At the latest since the Wirecard scandal is well-known that Germany is internationally not a Paragon in matters of Corporate Governance, so clean corporate governance. Members of the Supervisory Board to stick to long to your well-endowed Items, and are often too lenient with controversial managers – these are only some of the points of criticism apply not only to the insolvent scandal group from Aschheim close to Munich, but without a doubt, also, Volkswagen, Bayer and Deutsche Bank.
Although almost 20 years have passed since the so-called Deutschland AG, so the close connection of some of the dissolved less control of your with the companies, dominate on the boards of many corporations are still a few prominent figures.
A recent study by the German Schutzgemeinschaft für wertpapierbesitz DSW now shows that in the 30 companies in the benchmark index, the Dax out of every five Supervisory Board or member of the Supervisory Board (a total of 95, of which 53 shareholders and 42 employee representatives) for three or even more terms of office on the Board is no longer sitting, what they are “meet for the most part, the criterion of Independence,” as the DSW writes. Special attention should be give to the Chairman of the Supervisory Board: This Position should not be also necessarily the “second career” after the exit from the profession, even here, a reasonable age limit and a limited term of office for the necessary “rejuvenation” should ensure that the shareholder protectors, which will examine the last 18 years, the composition of the bodies.
Outstanding long Dieter Schenk (24 years of sitting, according to the study in the health care group Fresenius Medical Care), and Stefan Quandt and Susanne Klatten (both 23 years at BMW) as a representative of the major shareholders in the respective panel. Or Paul Achleitner, the longtime chief inspector of the German Bank, has been a member since the age of 18 years also on the Supervisory Board of the chemicals group Bayer.
Particularly negative, the Supervisory Board of the payment service provider Wirecard was last, of course, noticed, its Board of Directors has forged under the eyes of the control panel is probably several times the balance sheets. The panel, handpicked by the company’s founder, Markus brown, resembled for a long time, rather a circle of friends, critical questions were unwelcome there. At the end of April 2020, a few weeks before the collapse of the group, had strengthened the Chairman of the Supervisory Board the Board of public the back.

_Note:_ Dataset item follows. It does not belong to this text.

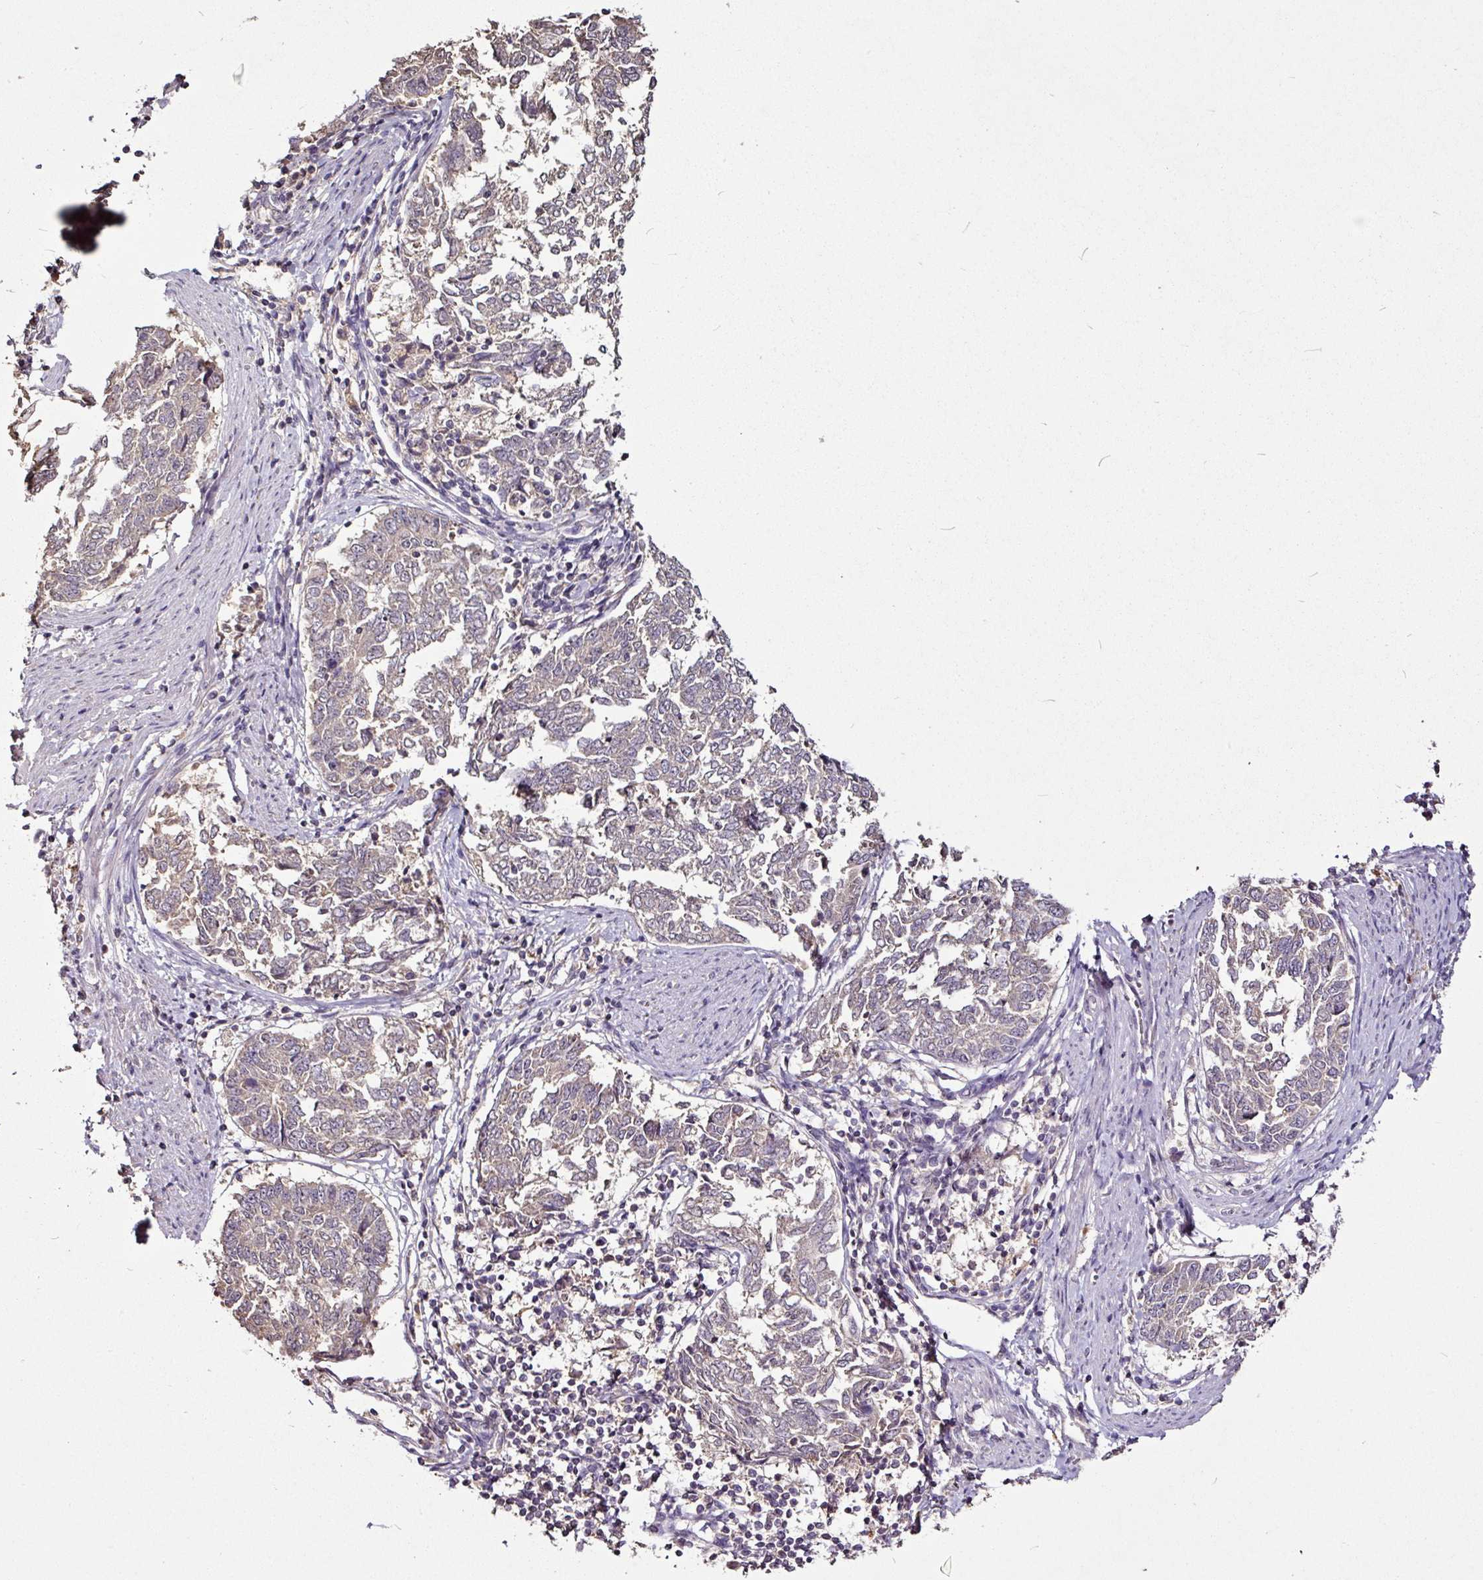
{"staining": {"intensity": "weak", "quantity": "<25%", "location": "cytoplasmic/membranous"}, "tissue": "endometrial cancer", "cell_type": "Tumor cells", "image_type": "cancer", "snomed": [{"axis": "morphology", "description": "Adenocarcinoma, NOS"}, {"axis": "topography", "description": "Endometrium"}], "caption": "IHC photomicrograph of human adenocarcinoma (endometrial) stained for a protein (brown), which reveals no expression in tumor cells.", "gene": "RPL38", "patient": {"sex": "female", "age": 80}}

Anglo-Saxon Fund management companies are calling for the professionalization of German Supervisory boards
It’s no wonder that international investors are reporting increasingly to word and from your point of view cemented structures in Germany, more and more direct. Several Anglo-Saxon Fund companies had recently demanded in an open letter to the professionalization of German Supervisory boards. At the top of their wish list: The German companies should shorten the term of office of the shareholders elected members of the Supervisory Board on a voluntary basis for three years. Anyone who wants to stay in office, must be put to the annual General meeting for re-election. By law, a tenure in Germany is five years limited, take advantage of local boards of Directors in the majority, while their colleagues in the UK and Ireland after a year choose to leave. But to change something? In Germany, leadership of the initiative was rejected promptly. Elections every three years would preclude an effective work, it said.
But the Federal government also wants to have learned from the Wirecard debacle, which is why the draft of the financial market integrity strengthening law (FISG), which supervision and control of the German company aims to improve, also to make proposals for the Supervisory Board contains. So to sit in the control panel, at least one expert in accounting, in addition to know a member particularly well with the theme of “auditing”. So far, only in about twenty percent of the thirty Dax companies two or more members are to be found according to studies, with such a “financial expertise” to. With Wirecard for example, there was a long time, not even the necessary specialized committees, in which the balance sheet or Compliance issues discussed should be.
According to Daniela Mattheus, member of the Supervisory Board and President of the professional Association of Financial Experts of Association, the meaning of the financial experts last even further into the Background. Companies laid more emphasis on whether candidates are experienced in digitalization or sustainability. “This is without a doubt important, but we should not forget what belongs to the core business of a Supervisory Board or a member of the Supervisory Board,” says the expert. “It is also to control the Numbers and to monitor, as well as whether or not a company is in breach of the rules, i.e. Compliance.” The draft is at this point sketchy, don’t call explicitly to competence in control systems, risk management or internal audit for the financial experts.
After all, The pay for the Jobs is still often handsomely: Deutsche Bank Chairman of the Supervisory Board Achleitner about the highest paid Dax chief inspector was in 2019 again. The Manager received 900 000 euros, nearly five percent more than in 2018, the study shows. Also, the highest total compensation paid again, Deutsche Bank: Good 6.1 million Euro were invested in the twenty councils, six percent more than in the previous year. The Bank had established two additional committees.